*** Opening RECORDS FOR THIS EXERCISE ***

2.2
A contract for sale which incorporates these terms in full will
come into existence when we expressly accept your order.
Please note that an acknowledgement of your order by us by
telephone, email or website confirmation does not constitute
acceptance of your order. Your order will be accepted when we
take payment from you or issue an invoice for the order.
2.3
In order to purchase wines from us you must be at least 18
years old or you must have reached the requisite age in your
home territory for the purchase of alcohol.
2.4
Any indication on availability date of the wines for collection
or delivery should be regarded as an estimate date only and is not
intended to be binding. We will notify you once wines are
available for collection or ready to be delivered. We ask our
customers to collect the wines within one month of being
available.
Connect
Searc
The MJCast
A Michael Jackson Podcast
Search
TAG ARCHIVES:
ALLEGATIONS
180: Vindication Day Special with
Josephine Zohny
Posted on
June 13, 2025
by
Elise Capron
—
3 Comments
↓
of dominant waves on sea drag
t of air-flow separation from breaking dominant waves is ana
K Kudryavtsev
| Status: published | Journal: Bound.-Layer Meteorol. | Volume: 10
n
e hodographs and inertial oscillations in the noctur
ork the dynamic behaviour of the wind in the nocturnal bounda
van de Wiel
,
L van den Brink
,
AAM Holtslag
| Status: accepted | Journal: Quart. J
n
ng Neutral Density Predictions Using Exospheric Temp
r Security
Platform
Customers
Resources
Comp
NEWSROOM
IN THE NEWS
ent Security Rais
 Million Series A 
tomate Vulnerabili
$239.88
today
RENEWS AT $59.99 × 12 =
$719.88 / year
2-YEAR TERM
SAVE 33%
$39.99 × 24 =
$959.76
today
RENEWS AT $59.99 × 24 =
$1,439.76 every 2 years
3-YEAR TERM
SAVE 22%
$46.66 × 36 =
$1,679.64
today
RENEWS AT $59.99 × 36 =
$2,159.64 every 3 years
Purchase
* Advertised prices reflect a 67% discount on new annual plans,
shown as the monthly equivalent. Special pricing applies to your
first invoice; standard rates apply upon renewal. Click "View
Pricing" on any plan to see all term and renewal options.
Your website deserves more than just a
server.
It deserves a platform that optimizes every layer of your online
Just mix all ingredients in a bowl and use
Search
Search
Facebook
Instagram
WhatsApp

*** Closing RECORDS FOR THIS EXERCISE ***

Find every line in the records that contains the string "from", matching case exactly, and copy each of those lines.

take payment from you or issue an invoice for the order.
In order to purchase wines from us you must be at least 18
t of air-flow separation from breaking dominant waves is ana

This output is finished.